Invece, la netto di qualche lentezza di troppo (davvero, i film quasi interamente chiacchierati mi sono difficili da portare a termine) si dimostra incredibilmente digeribile ed estremamente interessante in maniera molto simile, all'altrettanto chiacchierato, ("Prima dell'alba").
La macchina a mano molto mobile non è mai lasciata a sé stessa, ben controllata rende il film estremamente verosimile senza essere disturbante; intercalata com'è con intermezzi statici degli ambienti (per lo più case popolari) dove si muovono i personaggi in maniera incredibilmente affine ai lavori di Rosi.

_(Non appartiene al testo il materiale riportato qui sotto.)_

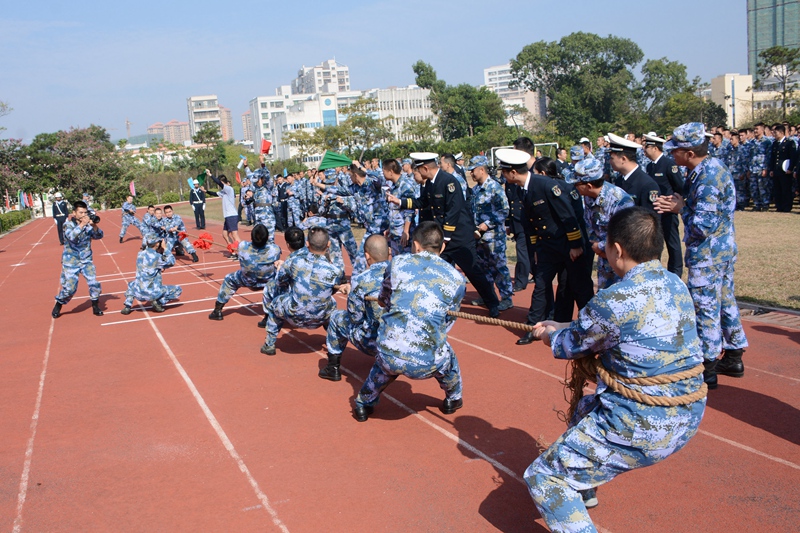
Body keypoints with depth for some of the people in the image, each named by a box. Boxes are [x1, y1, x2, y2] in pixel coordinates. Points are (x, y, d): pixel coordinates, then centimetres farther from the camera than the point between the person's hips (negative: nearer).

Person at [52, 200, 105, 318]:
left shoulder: (88, 224, -1)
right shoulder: (68, 224, -9)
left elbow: (99, 236, -8)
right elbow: (71, 236, -27)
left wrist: (94, 226, -26)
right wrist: (82, 224, -38)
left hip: (86, 260, 3)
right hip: (71, 261, -3)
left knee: (94, 283, -8)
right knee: (69, 288, -3)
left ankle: (95, 307, 11)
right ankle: (58, 306, 22)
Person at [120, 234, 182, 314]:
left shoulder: (140, 254, 7)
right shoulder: (157, 256, -10)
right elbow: (172, 262, 7)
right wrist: (164, 248, 11)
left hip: (138, 292, 5)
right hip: (154, 292, -5)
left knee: (132, 285, 40)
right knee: (178, 290, 10)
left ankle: (127, 306, 18)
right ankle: (158, 302, -5)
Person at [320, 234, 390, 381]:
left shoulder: (360, 280, -14)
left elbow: (355, 318, -6)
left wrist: (350, 294, 13)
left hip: (374, 343, -4)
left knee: (337, 316, 22)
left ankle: (333, 368, 31)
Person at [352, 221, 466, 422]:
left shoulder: (397, 263, 7)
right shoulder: (456, 278, 5)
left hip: (389, 355, 1)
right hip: (426, 365, -1)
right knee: (445, 354, 33)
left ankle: (363, 405, 43)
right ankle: (453, 400, 47)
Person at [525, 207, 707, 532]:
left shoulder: (613, 302, -23)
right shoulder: (675, 284, 2)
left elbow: (570, 346, -4)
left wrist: (550, 335, 19)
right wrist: (558, 328, 20)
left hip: (642, 429, -9)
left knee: (543, 478, 2)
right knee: (585, 407, 34)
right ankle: (583, 493, 48)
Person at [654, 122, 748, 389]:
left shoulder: (706, 178, -25)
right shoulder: (713, 166, 6)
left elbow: (702, 225, -27)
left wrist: (681, 208, -12)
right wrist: (679, 203, -4)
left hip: (707, 253, -10)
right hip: (724, 247, 10)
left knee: (704, 308, 0)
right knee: (725, 301, 19)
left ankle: (707, 369, 11)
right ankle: (733, 358, 32)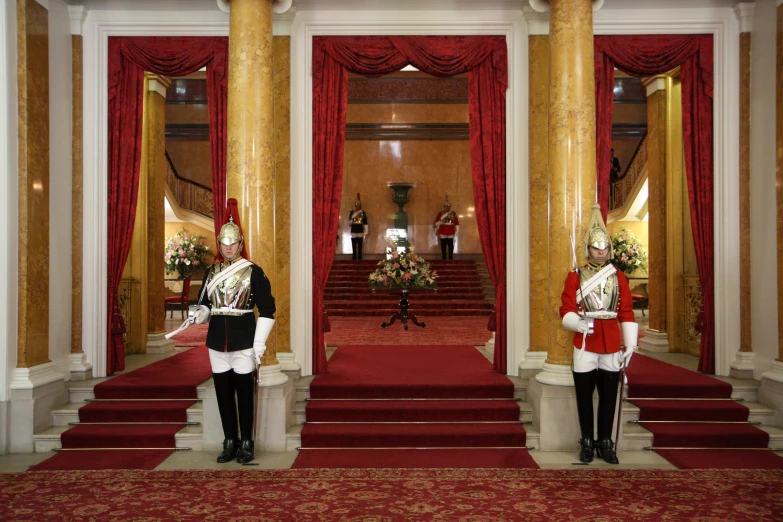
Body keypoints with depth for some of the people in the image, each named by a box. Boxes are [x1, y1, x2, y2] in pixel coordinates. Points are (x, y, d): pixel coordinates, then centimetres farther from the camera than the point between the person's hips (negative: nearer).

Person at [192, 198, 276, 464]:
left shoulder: (253, 271, -5)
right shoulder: (211, 272, 9)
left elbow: (267, 310, -7)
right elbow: (204, 303, 14)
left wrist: (259, 343, -11)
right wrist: (199, 314, -10)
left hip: (244, 342, -4)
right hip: (217, 342, 4)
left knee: (244, 394, 4)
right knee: (223, 393, 10)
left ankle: (246, 443, 16)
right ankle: (230, 442, 23)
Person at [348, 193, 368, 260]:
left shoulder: (363, 213, 5)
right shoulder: (351, 212, 6)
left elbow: (365, 223, 3)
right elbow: (349, 221, -2)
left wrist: (366, 232, -3)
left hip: (360, 232, 0)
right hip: (353, 232, 1)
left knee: (360, 248, 2)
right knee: (354, 248, 1)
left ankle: (359, 258, 7)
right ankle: (354, 258, 6)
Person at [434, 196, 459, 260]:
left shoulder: (453, 213, 6)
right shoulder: (440, 213, 2)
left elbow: (457, 223, 8)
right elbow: (436, 223, 3)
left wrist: (456, 232, 4)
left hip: (451, 234, 1)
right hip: (443, 234, -1)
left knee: (451, 247, 1)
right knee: (443, 247, 2)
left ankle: (451, 259, 7)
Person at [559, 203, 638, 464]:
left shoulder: (619, 277, 7)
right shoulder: (575, 276, 1)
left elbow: (627, 314, 5)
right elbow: (566, 309, -3)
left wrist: (630, 344, -1)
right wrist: (578, 323, -23)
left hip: (612, 345, 2)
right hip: (585, 344, -2)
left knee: (609, 396, 8)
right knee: (585, 395, 5)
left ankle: (605, 442, 20)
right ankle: (587, 442, 17)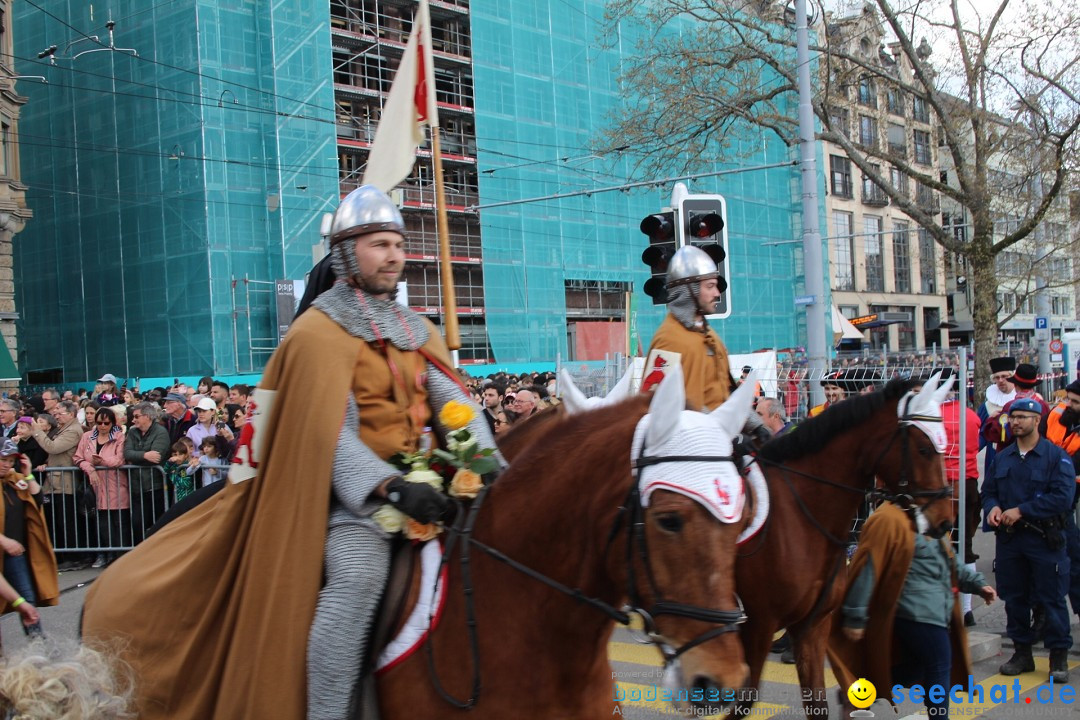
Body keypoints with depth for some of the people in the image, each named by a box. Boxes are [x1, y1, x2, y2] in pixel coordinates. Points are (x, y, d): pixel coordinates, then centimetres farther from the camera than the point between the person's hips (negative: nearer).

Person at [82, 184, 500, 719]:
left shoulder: (418, 332, 16)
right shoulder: (318, 333, -5)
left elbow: (456, 406, 6)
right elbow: (333, 437, -14)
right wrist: (392, 488, -28)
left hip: (421, 478, 7)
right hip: (353, 489, -7)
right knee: (357, 574, -33)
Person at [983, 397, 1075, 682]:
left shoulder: (1057, 456, -6)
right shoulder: (1002, 457, 12)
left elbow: (1062, 498, -15)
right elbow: (988, 490, 17)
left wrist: (1020, 511, -17)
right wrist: (992, 507, -7)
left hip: (1045, 540, -5)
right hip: (1008, 539, 5)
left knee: (1052, 599, 0)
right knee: (1014, 598, 10)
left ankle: (1059, 656, 11)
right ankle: (1022, 652, 22)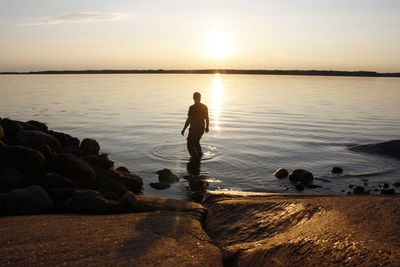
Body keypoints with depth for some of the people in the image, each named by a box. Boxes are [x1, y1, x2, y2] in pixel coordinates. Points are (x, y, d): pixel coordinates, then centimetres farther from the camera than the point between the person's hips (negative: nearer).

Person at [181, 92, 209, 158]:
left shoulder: (192, 107, -15)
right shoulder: (205, 107, 1)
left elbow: (189, 120, -16)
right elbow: (207, 118, 8)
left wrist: (184, 129, -8)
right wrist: (207, 127, 23)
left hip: (194, 128, -6)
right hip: (202, 128, 6)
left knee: (190, 144, 9)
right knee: (196, 142, 27)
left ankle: (194, 156, 4)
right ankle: (199, 153, 22)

Al di là della regia utilitaristica e non fastidiosa, il film vince per la semplicità (apparente) dell'argomento; una storia d'amore rapidissima messa in mano a due protagonisti combattuti. Combattuti dal desiderio di una relazione nonostante la conoscenza di una notte, il desiderio di frequentarsi senza sentirsi il giogo di una relazione (da parte del coprotagonista), il desiderio di una storia continuativa scevra dalle ipocrisie borghesi (forse il punto più debole e patetico del film messo in bocca al protagonista che ha velleità artistiche... luogo comune ormai inaccettabile, ma tuttavia toccato in maniera superficiale) infine il desiderio di una storia continuativa nonostante l'impossibilità di poterla avere.
Film tenero e dal sentimento privato che diviene universale girato bene e messo sulle spalle di due attori fantastici (perfetti per la parte, soprattutto Cullen che è un maestro nel mostrare sentimenti trattenuti).

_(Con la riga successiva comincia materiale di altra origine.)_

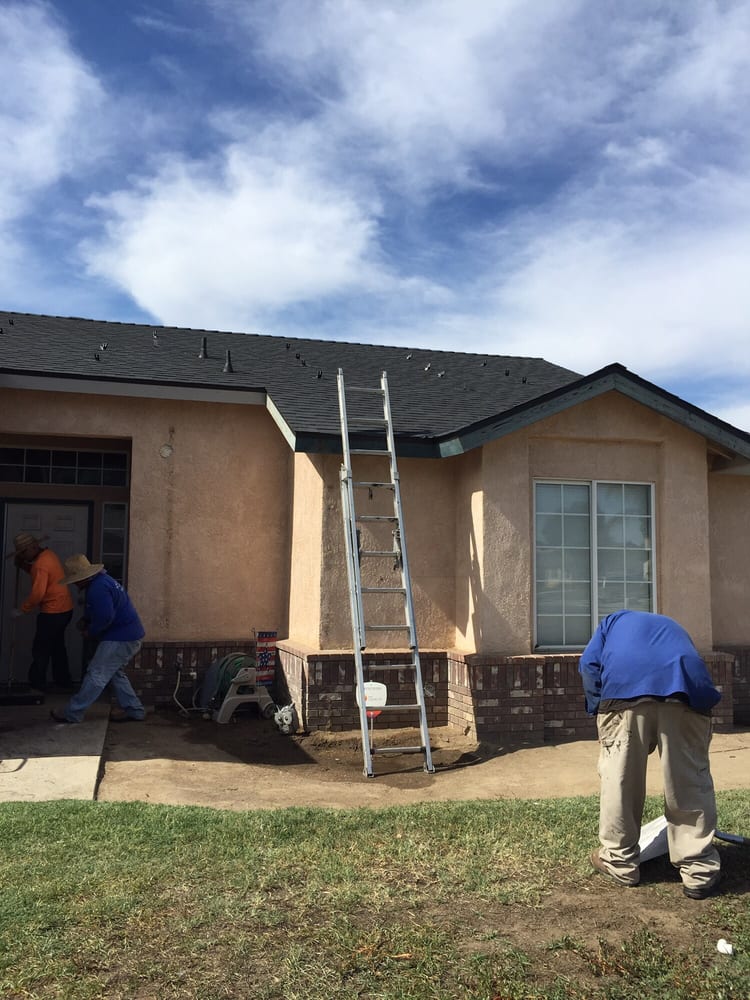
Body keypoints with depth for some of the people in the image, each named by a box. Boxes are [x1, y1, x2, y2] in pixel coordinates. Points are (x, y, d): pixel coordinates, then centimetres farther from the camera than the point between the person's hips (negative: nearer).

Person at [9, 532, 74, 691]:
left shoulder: (41, 564, -22)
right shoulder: (47, 554, 8)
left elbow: (37, 593, -26)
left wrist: (21, 610, -16)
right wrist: (23, 565, 7)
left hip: (53, 612, -10)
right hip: (64, 609, 10)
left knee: (40, 649, 2)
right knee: (57, 645, 19)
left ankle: (37, 684, 9)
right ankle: (63, 681, 26)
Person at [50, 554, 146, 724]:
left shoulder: (98, 589, -21)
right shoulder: (102, 580, 14)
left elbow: (105, 616, -27)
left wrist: (90, 632, -10)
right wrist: (86, 620, 9)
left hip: (120, 639, -11)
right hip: (129, 635, 11)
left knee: (96, 675, -4)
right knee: (115, 674, 19)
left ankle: (72, 714, 4)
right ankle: (134, 711, 20)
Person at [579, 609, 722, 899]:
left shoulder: (613, 621, 36)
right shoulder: (675, 628, 42)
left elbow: (589, 664, 15)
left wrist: (599, 712, 20)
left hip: (623, 687, -2)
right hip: (688, 688, 3)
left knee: (619, 779, 10)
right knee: (691, 782, 13)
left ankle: (619, 862, 21)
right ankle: (700, 870, 19)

La questione dell'omosessualità è decisamente sullo sfondo, ovviamente affrontata (l'outing, l'accettazione da parte della famiglia o degli amici, i rumori di fondo dei commenti omofobi), ma non diventa mai preponderante rendendo, quello che poteva essere un film più di nicchia, un film sull'amore (e del tipo migliore, per giunta).